3. Daftar Pemilih Tetap hasil perbaikan ( DPT HP)
Perbaikan Daftar Pemilih Tetap  diatur pada bagian ke 3 PKPU Nomor 37 Tahun 2018. Sesungguhnya DPT merupakan produk final dari serangkaian proses pemutakhiran daftar pemilih. Disisi lain KPU bertekad mewujudkan daftar pemilih yang sempurna. Namun  pada saat Pleno Rekapitulasi Daftar Pemilih Tetap  Nasional tanggal 5 September 2018 terdapat masukan  dari  Bawaslu dan peserta Pemilu  yang disertai data bahwa DPT masih belum sempurna, pada kesempatan tersebut Bawaslu  merekomendasikan kepada KPU untuk melakukan penyempurnaan DPT. Masukan inilah yang menjadi dasar bagi KPU untuk melakukan perbaikan DPT. Sebagaimana diatur dalam Pasal 35A (1) yang berbunyi “Dalam hal setelah DPT ditetapkan dan/atau diumumkan, terdapat masukan dan tanggapan dari masyarakat, peserta Pemilu, dan/atau rekomendasi Bawaslu, KPU dapat melakukan perbaikan DPT yang bertujuan untuk melindungi hak pilih warga Negara“. Perbaikan DPT meliputi : a. mencoret Pemilih yang tidak memenuhi syarat sebagai Pemilih; b. melengkapi atau memperbaiki elemen daftar Pemilih; dan/atau c. menambah pemilih baru .

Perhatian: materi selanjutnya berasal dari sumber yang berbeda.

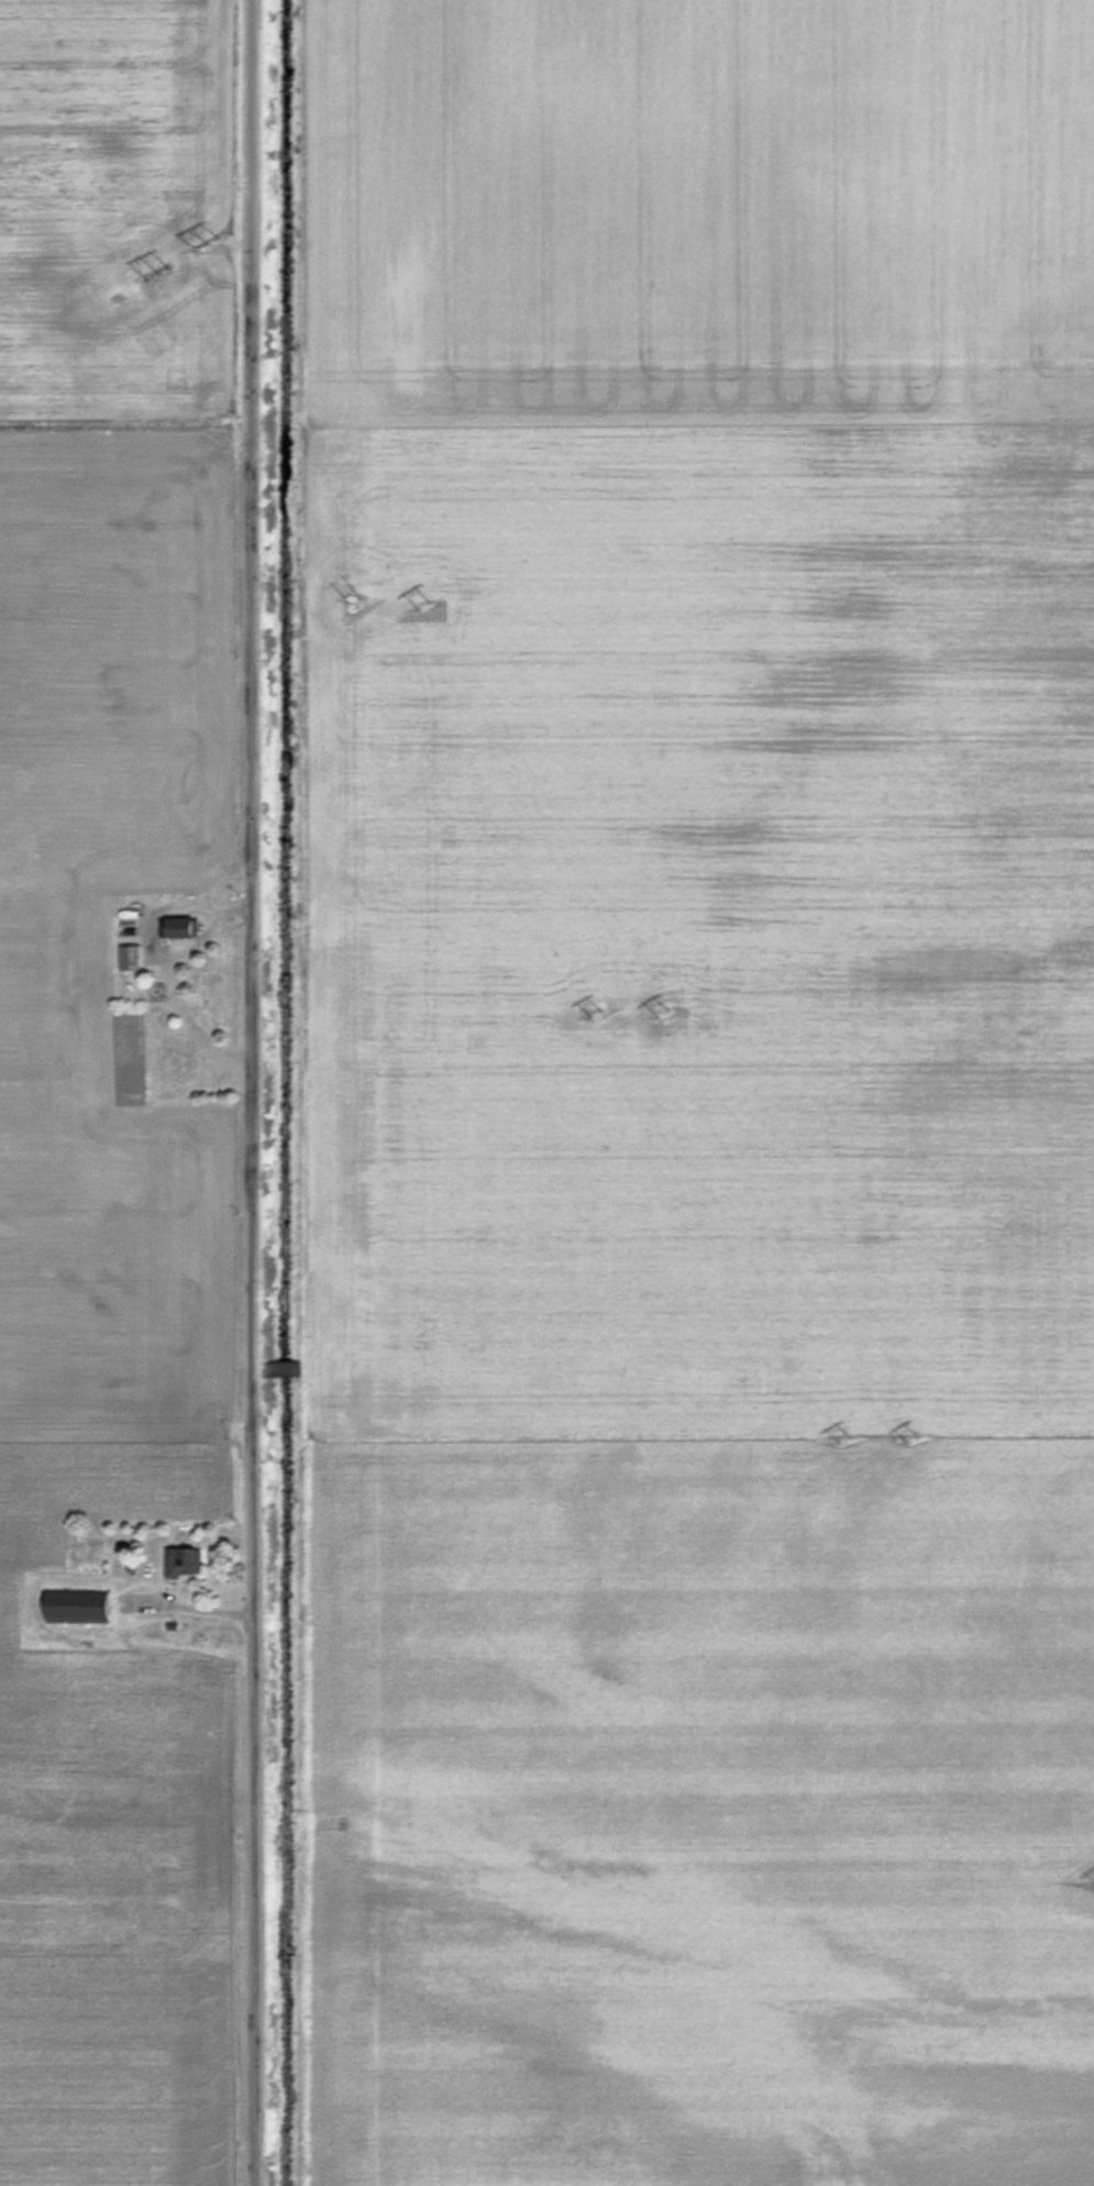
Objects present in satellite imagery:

4. Penambahan kriteria/fasilitasi bagi Pemilih Pindahan (DPTb) dan Lampiran A5 KPU.
Perbaikan fasilitasi bagi pemilih pindahan serta prosedurnya.( pasal 36 jo pasal 38 ),  yang mengatur 2(dua) hal, pertama jaminan bagi narapidana maupun tahanan, kedua penambahan krtiteria bagi pemilih pindahan.

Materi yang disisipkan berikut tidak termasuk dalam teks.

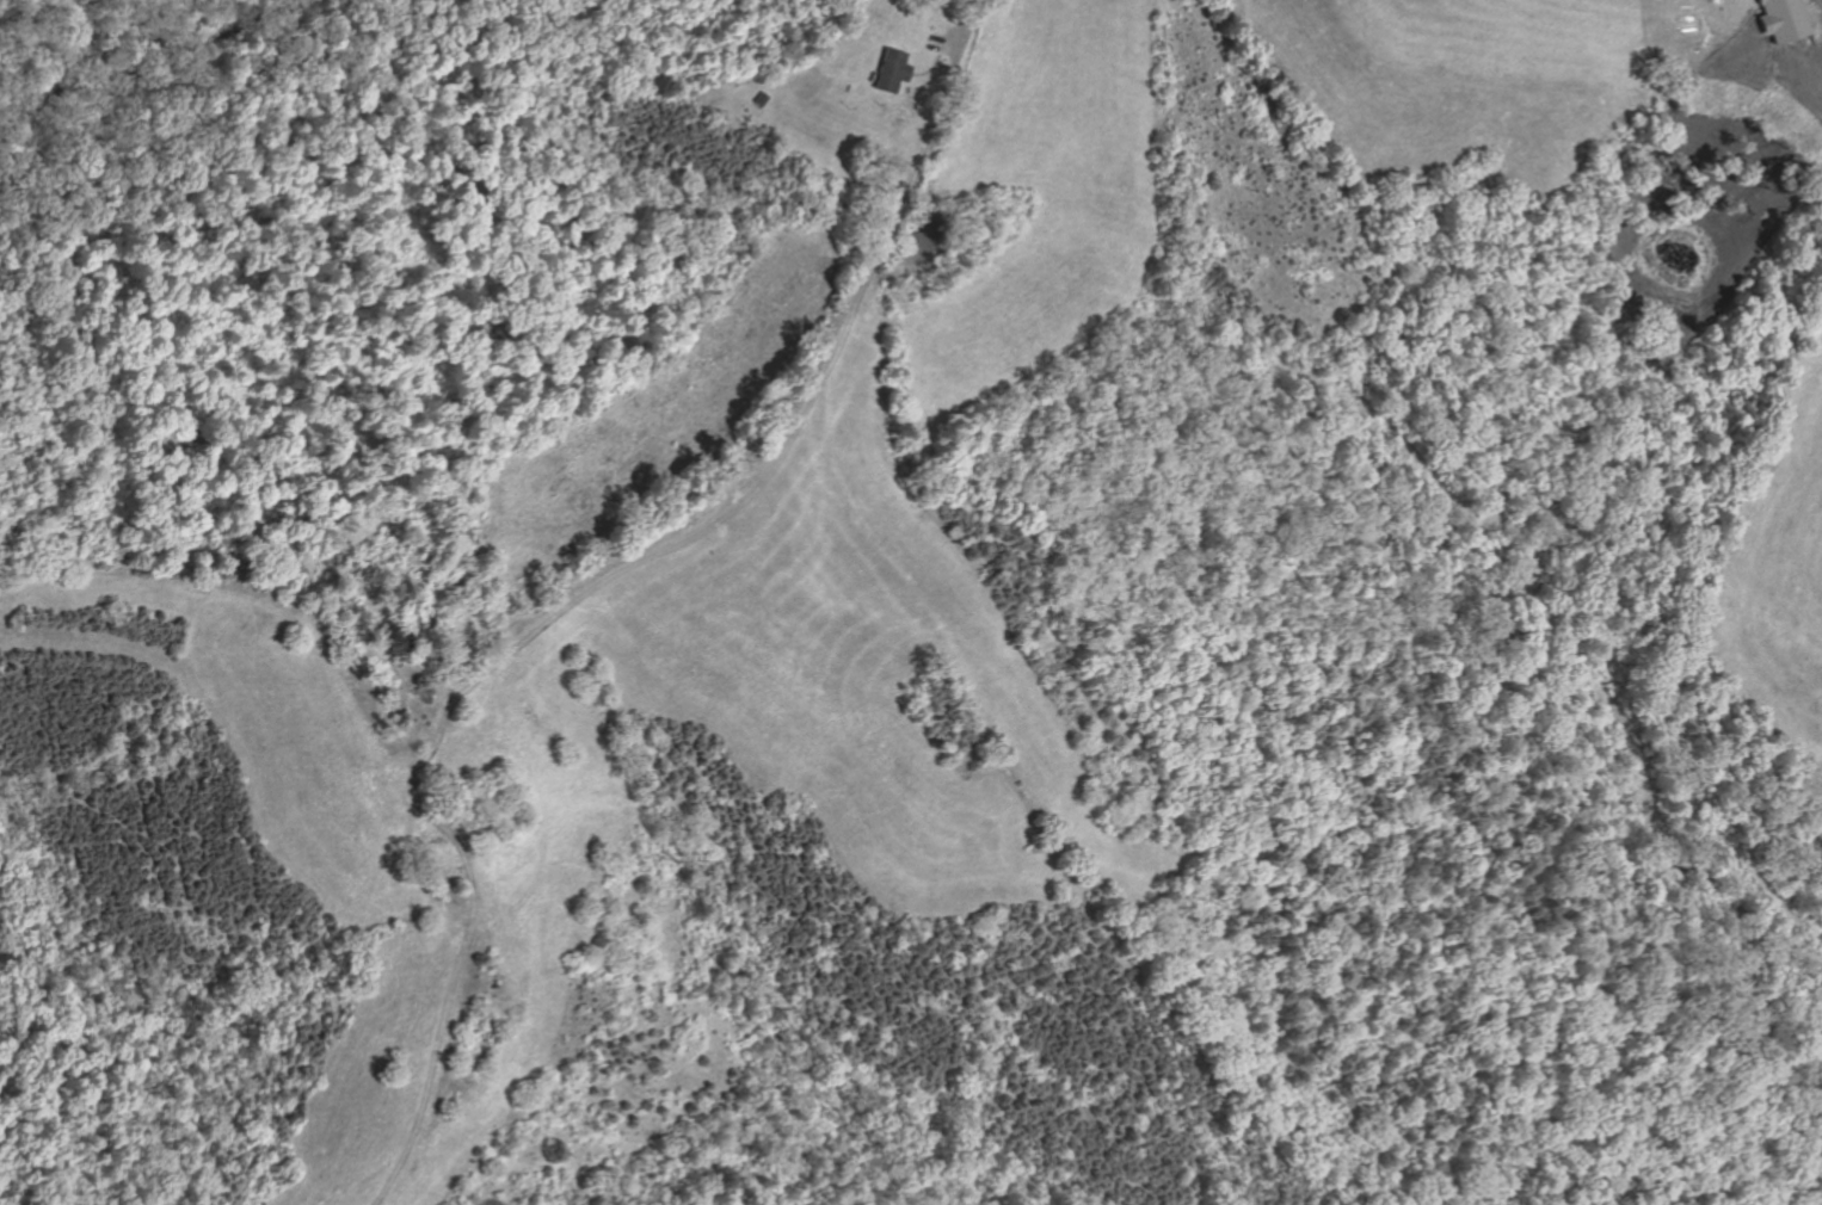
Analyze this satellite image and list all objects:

Perubahan ketentuan Pasal 36 ayat (2) huruf e dan ayat (3) ditambahkan 1 (satu) Kondisi tertentu dimana seorang pemilih bisa dikategorikan sebagai pemilih tambahan yakni “bekerja di luar domisilinya”. Perubahan ini dilakukan sebagai upaya menjamin hak pilih warga negara yang telah terdaftar dalam DPT namun karena sesuatu hal tidak dapat menggunakan hak pilihnya di TPS dimana yang bersangkutan terdaftar. Atas pemilih pindahan ini PPS wajib melakukan pengecekan data KTP-El dan soft file melalui Sidalih, serta melaporkan kepada KPU Kabupaten/Kota untuk menghapus dari DPT asal. Sesuai ketentuan jumlah pemilih per TPS paling banyak 300 pemilih,  dalam hal jumlah Pemilih DPTb pada suatu tempat melebihi jumlah maksimal Pemilih di TPS, dapat dibentuk TPS berbasis Pemilih DPTb.  

Penutup
PKPU Nomor 37 tahun 2018 merupakan perubahan dari PKPU Nomor 11 Tahun 2018, untuk mewujudkan data pemilih yang sempurna, akurat/valid , termutakhir, komperhensif dalam rangka melayani pemilih. Kerja keras yang dilakukan oleh PPS, PPK, KPU Kabupaten/Kota , KPU Provinsi/KIP Aceh dan KPU RI adalah sebuah jembatan menuju Pemilu yang berintegritas.